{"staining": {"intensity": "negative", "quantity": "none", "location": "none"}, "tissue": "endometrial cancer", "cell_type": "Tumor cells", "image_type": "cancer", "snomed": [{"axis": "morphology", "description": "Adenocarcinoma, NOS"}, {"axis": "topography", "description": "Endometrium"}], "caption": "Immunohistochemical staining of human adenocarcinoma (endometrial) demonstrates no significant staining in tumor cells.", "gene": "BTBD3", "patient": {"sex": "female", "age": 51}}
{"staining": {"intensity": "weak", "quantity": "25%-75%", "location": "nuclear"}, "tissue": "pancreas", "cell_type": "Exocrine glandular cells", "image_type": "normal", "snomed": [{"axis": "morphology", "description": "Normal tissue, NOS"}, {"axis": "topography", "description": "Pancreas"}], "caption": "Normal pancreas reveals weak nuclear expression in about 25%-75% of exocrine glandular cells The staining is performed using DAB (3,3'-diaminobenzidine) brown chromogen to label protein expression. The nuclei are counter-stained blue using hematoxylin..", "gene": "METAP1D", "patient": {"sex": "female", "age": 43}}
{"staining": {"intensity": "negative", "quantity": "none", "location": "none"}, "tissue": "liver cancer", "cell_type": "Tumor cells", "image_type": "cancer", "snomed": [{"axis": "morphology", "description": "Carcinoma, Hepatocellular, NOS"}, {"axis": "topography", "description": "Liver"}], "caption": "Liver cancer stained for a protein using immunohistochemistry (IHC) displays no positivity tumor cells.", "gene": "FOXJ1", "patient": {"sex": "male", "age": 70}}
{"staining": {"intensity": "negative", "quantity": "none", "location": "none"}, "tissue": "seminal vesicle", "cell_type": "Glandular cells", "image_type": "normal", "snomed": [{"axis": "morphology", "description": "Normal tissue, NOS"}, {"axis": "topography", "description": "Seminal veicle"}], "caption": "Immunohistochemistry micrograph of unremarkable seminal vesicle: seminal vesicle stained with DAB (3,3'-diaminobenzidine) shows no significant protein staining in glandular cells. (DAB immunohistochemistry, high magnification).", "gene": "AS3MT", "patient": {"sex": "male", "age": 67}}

# # # #

In full and without alteration, return every line above.

_SOLUTION TO THE EXERCISE_.
{"staining": {"intensity": "negative", "quantity": "none", "location": "none"}, "tissue": "endometrial cancer", "cell_type": "Tumor cells", "image_type": "cancer", "snomed": [{"axis": "morphology", "description": "Adenocarcinoma, NOS"}, {"axis": "topography", "description": "Endometrium"}], "caption": "Immunohistochemical staining of human adenocarcinoma (endometrial) demonstrates no significant staining in tumor cells.", "gene": "BTBD3", "patient": {"sex": "female", "age": 51}}
{"staining": {"intensity": "weak", "quantity": "25%-75%", "location": "nuclear"}, "tissue": "pancreas", "cell_type": "Exocrine glandular cells", "image_type": "normal", "snomed": [{"axis": "morphology", "description": "Normal tissue, NOS"}, {"axis": "topography", "description": "Pancreas"}], "caption": "Normal pancreas reveals weak nuclear expression in about 25%-75% of exocrine glandular cells The staining is performed using DAB (3,3'-diaminobenzidine) brown chromogen to label protein expression. The nuclei are counter-stained blue using hematoxylin..", "gene": "METAP1D", "patient": {"sex": "female", "age": 43}}
{"staining": {"intensity": "negative", "quantity": "none", "location": "none"}, "tissue": "liver cancer", "cell_type": "Tumor cells", "image_type": "cancer", "snomed": [{"axis": "morphology", "description": "Carcinoma, Hepatocellular, NOS"}, {"axis": "topography", "description": "Liver"}], "caption": "Liver cancer stained for a protein using immunohistochemistry (IHC) displays no positivity tumor cells.", "gene": "FOXJ1", "patient": {"sex": "male", "age": 70}}
{"staining": {"intensity": "negative", "quantity": "none", "location": "none"}, "tissue": "seminal vesicle", "cell_type": "Glandular cells", "image_type": "normal", "snomed": [{"axis": "morphology", "description": "Normal tissue, NOS"}, {"axis": "topography", "description": "Seminal veicle"}], "caption": "Immunohistochemistry micrograph of unremarkable seminal vesicle: seminal vesicle stained with DAB (3,3'-diaminobenzidine) shows no significant protein staining in glandular cells. (DAB immunohistochemistry, high magnification).", "gene": "AS3MT", "patient": {"sex": "male", "age": 67}}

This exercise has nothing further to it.